12:01 AM, February 27, 2014 / LAST MODIFIED: 01:53 AM, March 08, 2015

Small but dangerous

Small but dangerous

Splinter groups of militants active despite counterterrorism drives
Shaheen Mollah

Law enforcers claim they have largely contained militancy through close monitoring and regular drives for the last seven years. Still, small splinter militant groups continue to pop up and carry out criminal activities.
Sunday's armed attack on a prison van to snatch three JMB members is the work of such a group, according to sources in law enforcement and intelligence agencies.
The murder of blogger Ahmed Rajib Haider in February last year and the six murders in Gopibagh on December 21 are two other instances.
Many fugitive militants as well as those released on bail are trying to reorganise through these small militant groups with new names, said an intelligent official wishing anonymity.  
Besides, the banned outfit Hizb ut-Tahrir is still active, he added.  
The seven NSU students accused of killing blogger Rajib were initially suspected to be Tahrir members. Later, they were identified as members of a new group Ansarullah Bangla Team, headed by Mufti Jasimuddin Rahmani, who is also a charge-sheeted accused in the Rajib murder case.
Detectives say Jasimuddin had connections with international terrorist organisations, which is a matter of concern, especially after the arrest of three Pakistanis last month with manuals on bomb making.
The Pakistanis' main aim was to revitalise the weakened militant groups in Bangladesh, a DB official told The Daily Star.

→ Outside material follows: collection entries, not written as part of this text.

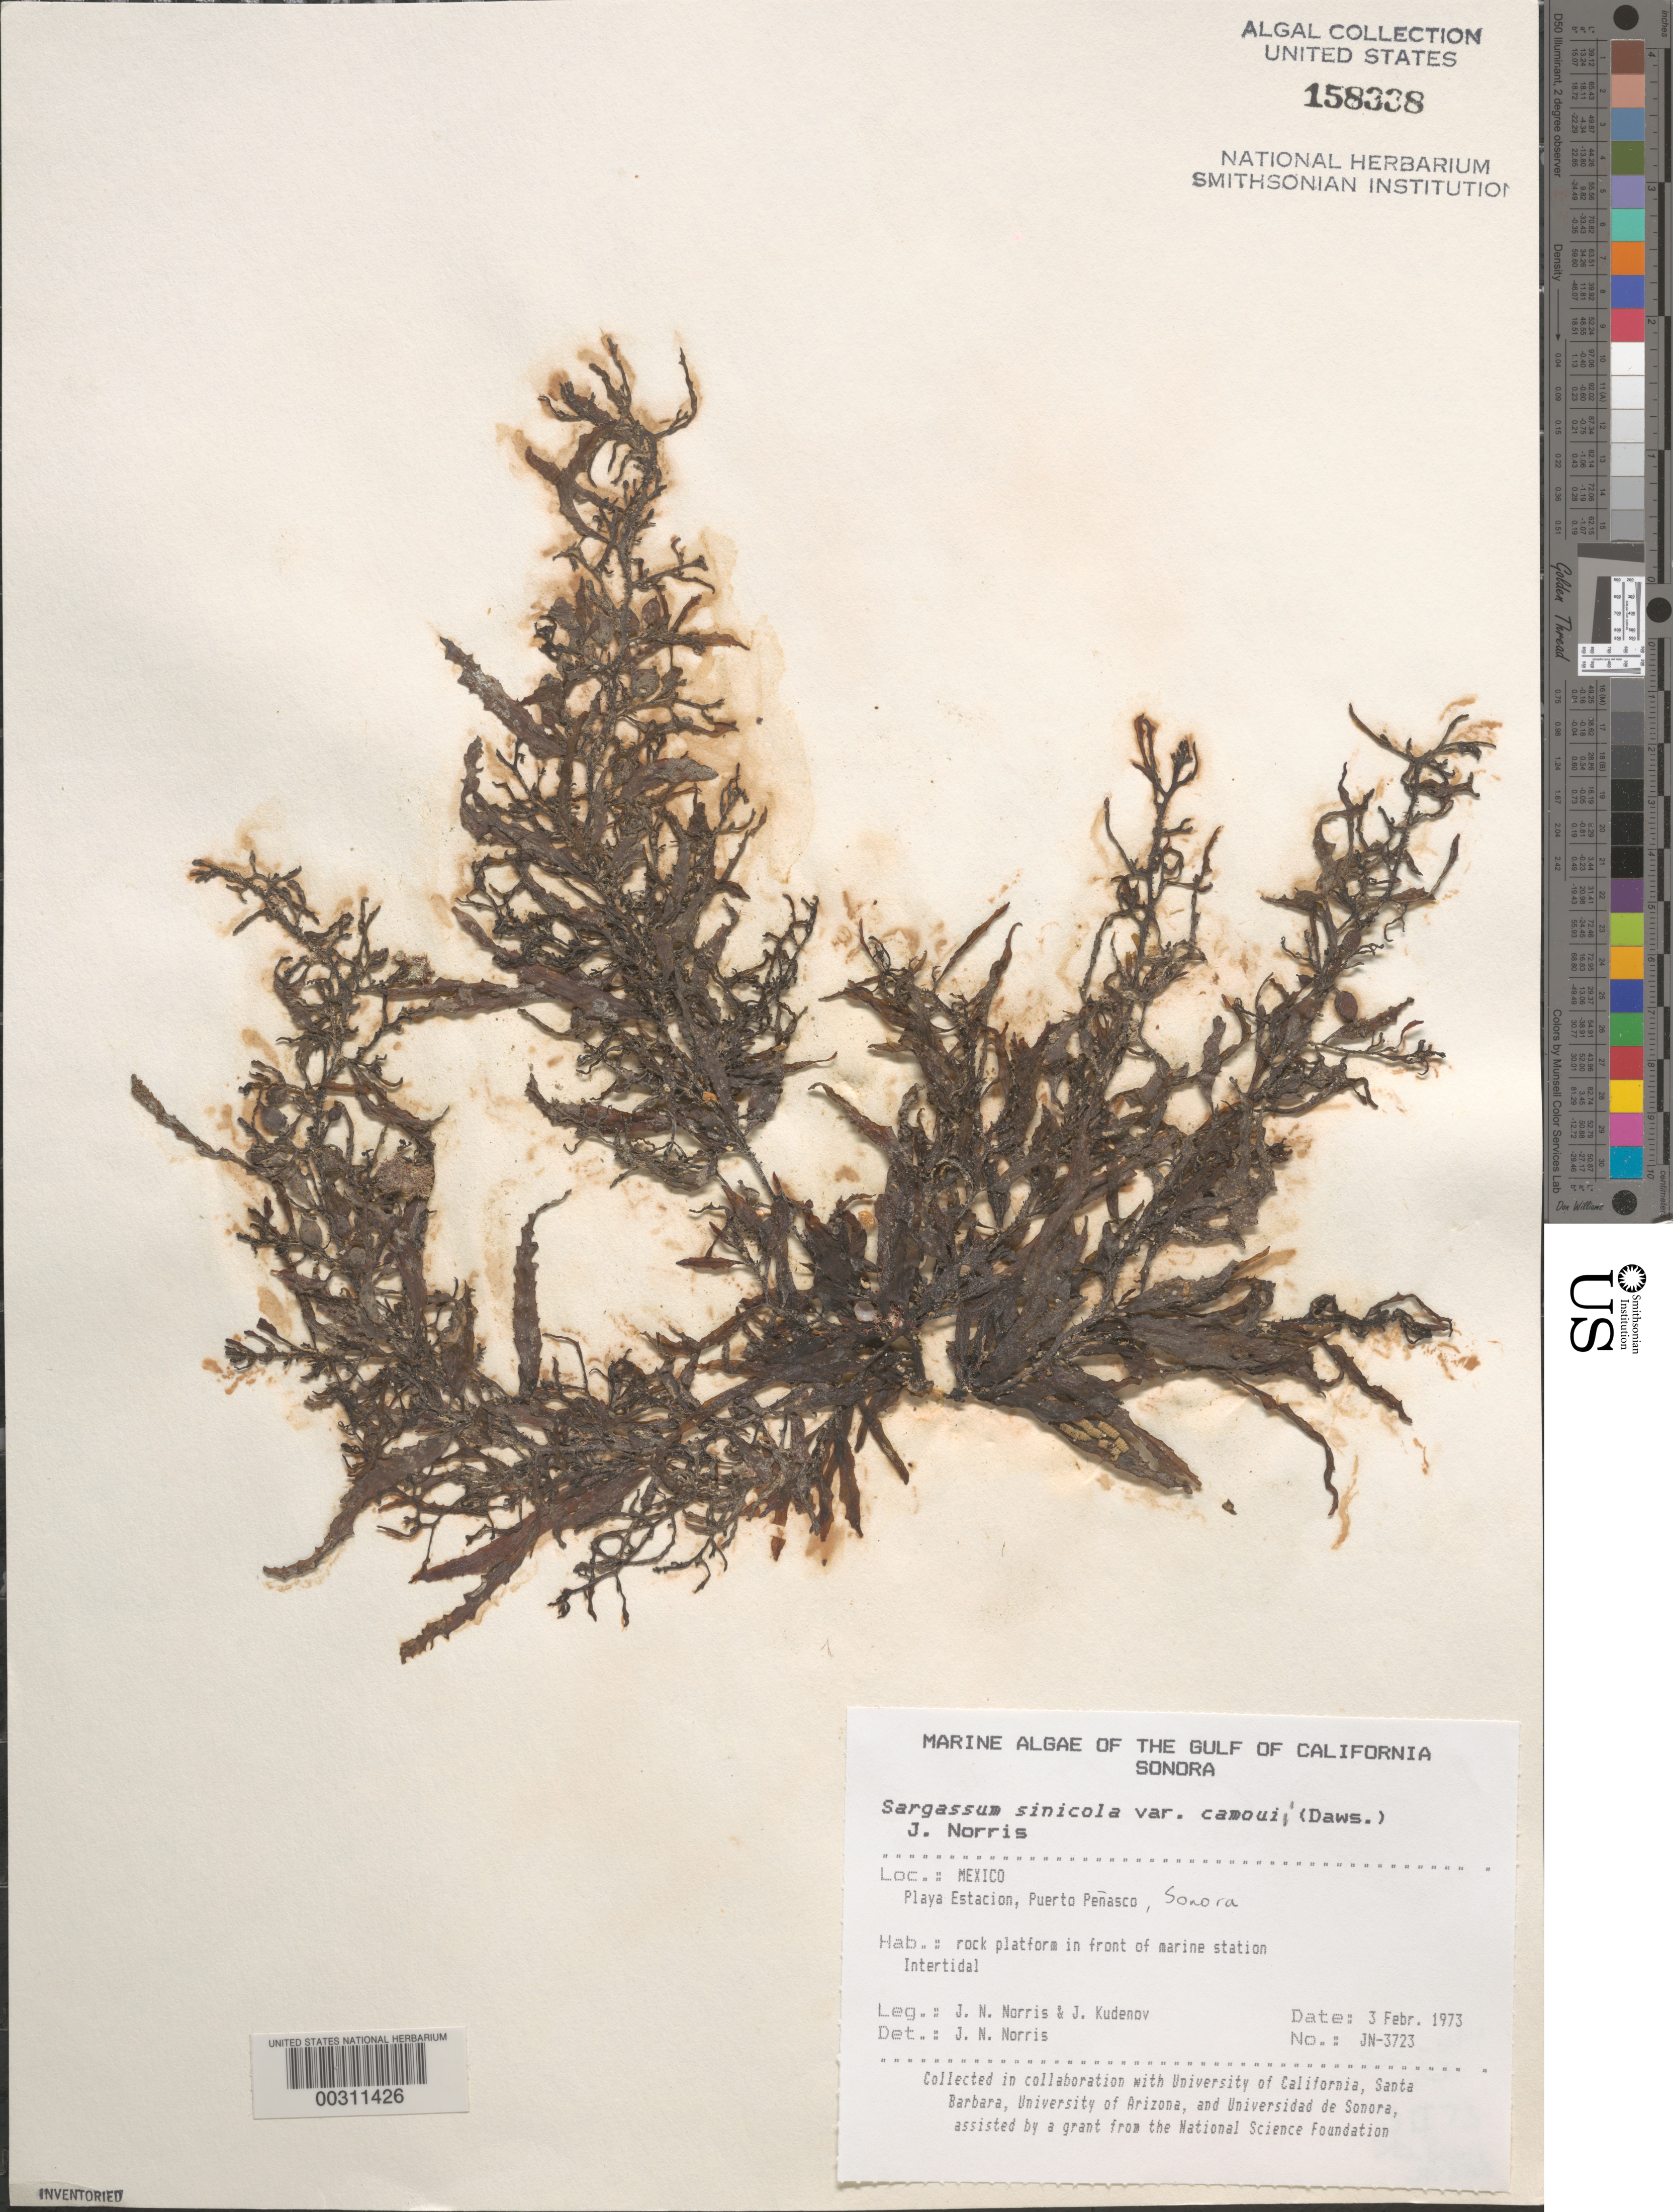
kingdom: Chromista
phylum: Ochrophyta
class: Phaeophyceae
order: Fucales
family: Sargassaceae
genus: Sargassum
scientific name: Sargassum sinicola var. camouii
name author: (E.Y. Dawson) J.N. Norris & Yensen in McCourt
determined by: Norris, James N.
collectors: J. N. Norris & J. Kudenov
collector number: JN-3723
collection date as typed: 03 Feb 1973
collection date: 1973-02-03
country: Mexico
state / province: Sonora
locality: Playa Estacion, Puerto Penasco, marine station shore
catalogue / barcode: US 158338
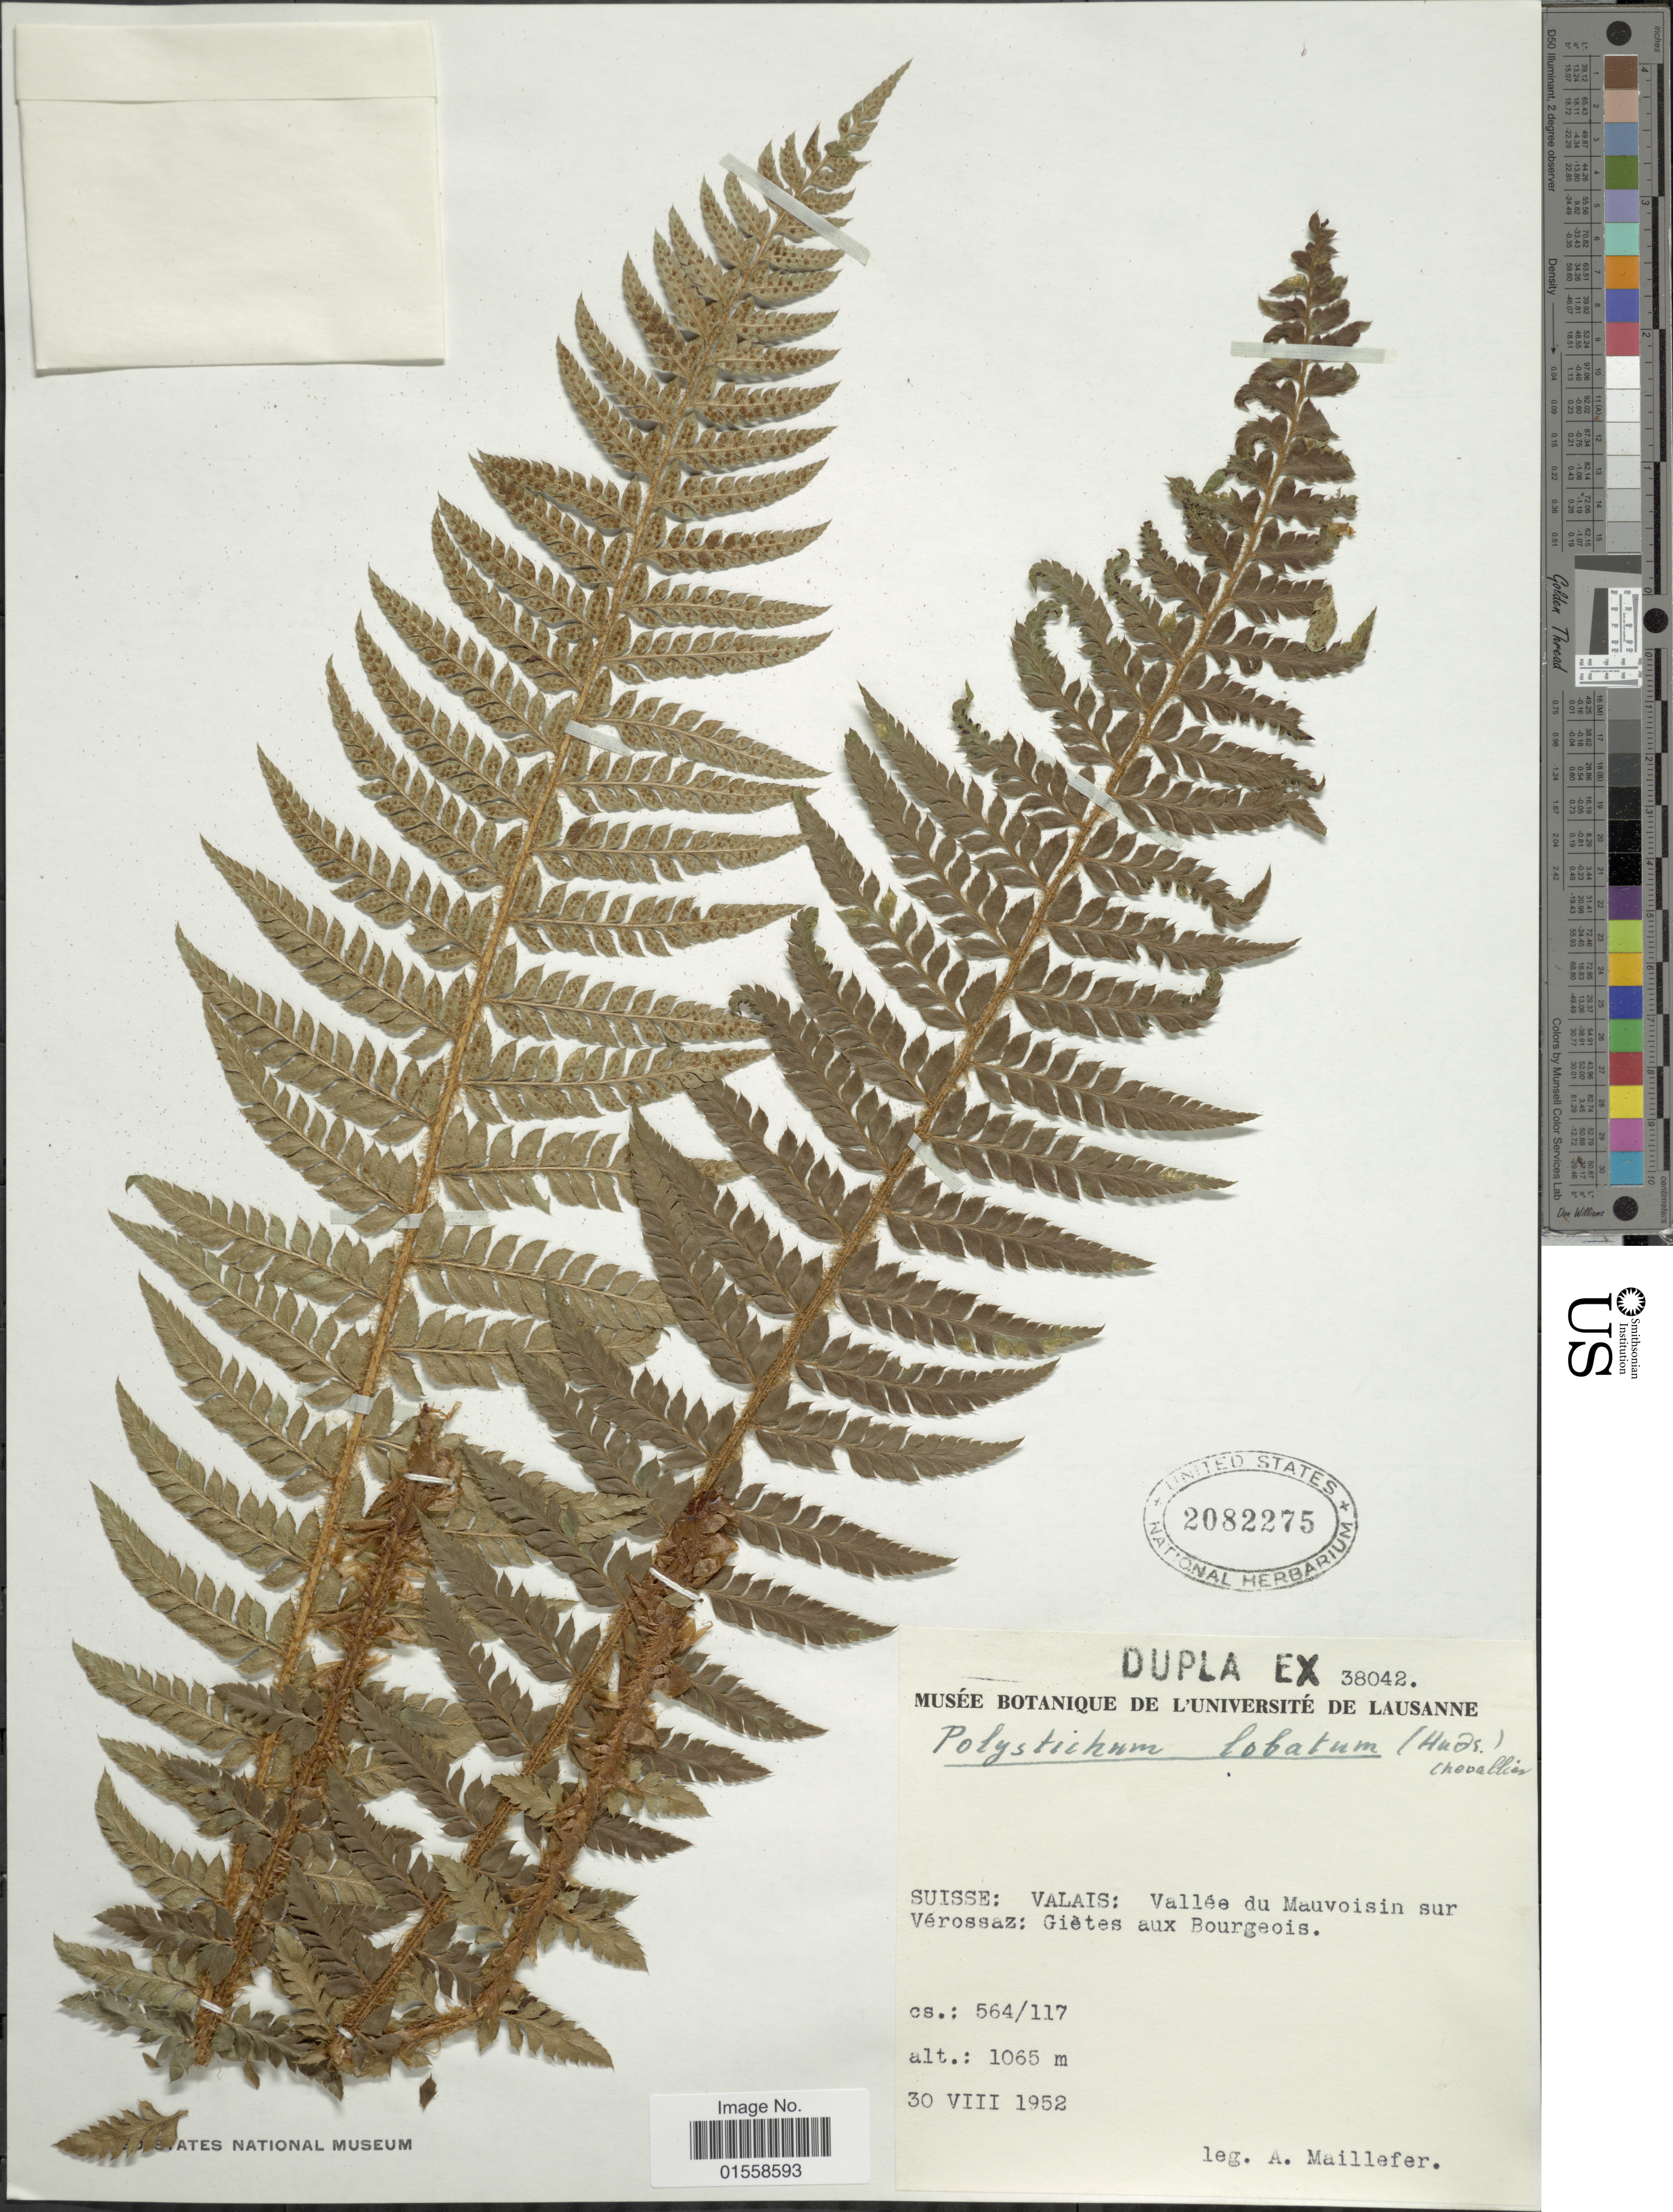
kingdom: Plantae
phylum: Tracheophyta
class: Polypodiopsida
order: Polypodiales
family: Dryopteridaceae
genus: Polystichum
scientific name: Polystichum aculeatum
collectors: A. Maillefer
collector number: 564/117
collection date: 1952-08-30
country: Switzerland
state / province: Valais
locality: Suisse: Valais: Vallee du Mauvoisin sur Verossaz: Gietes aux Bourgeois.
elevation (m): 1065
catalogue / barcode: US 20852275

The murders of controversial religious leader Lutfar Rahman Faruque and his five followers on December 21 might have been committed by a small fanatic group over his interpretations of religion, said Inspector Abual Khayer Matabbar, investigator of the case.
"Lutfar made many enemies for his off-track religious practice and preaching of faith," he added. Lutfar had published three books on his interpretation of Islam.
Following the posting of an audiovisual message purportedly by al-Qaeda chief Ayman al-Zawahiri urging Bangladeshi Muslims to wage intifada, the Rab last week arrested a student in Tangail for “spreading” the clip online.
 Director General of Rapid Action Battalion (Rab) Mukhlesur Rahman said, "We are checking out if it is really a statement by Zawahiri". However, he said it is not unlikely that Zawahiri's followers are present in the country.
"There are some scattered militant outfits but they are under our control. The people of this country are not supporters of religious extremism and so militancy can never rise as it did in Afghanistan and Pakistan," the Rab DG added.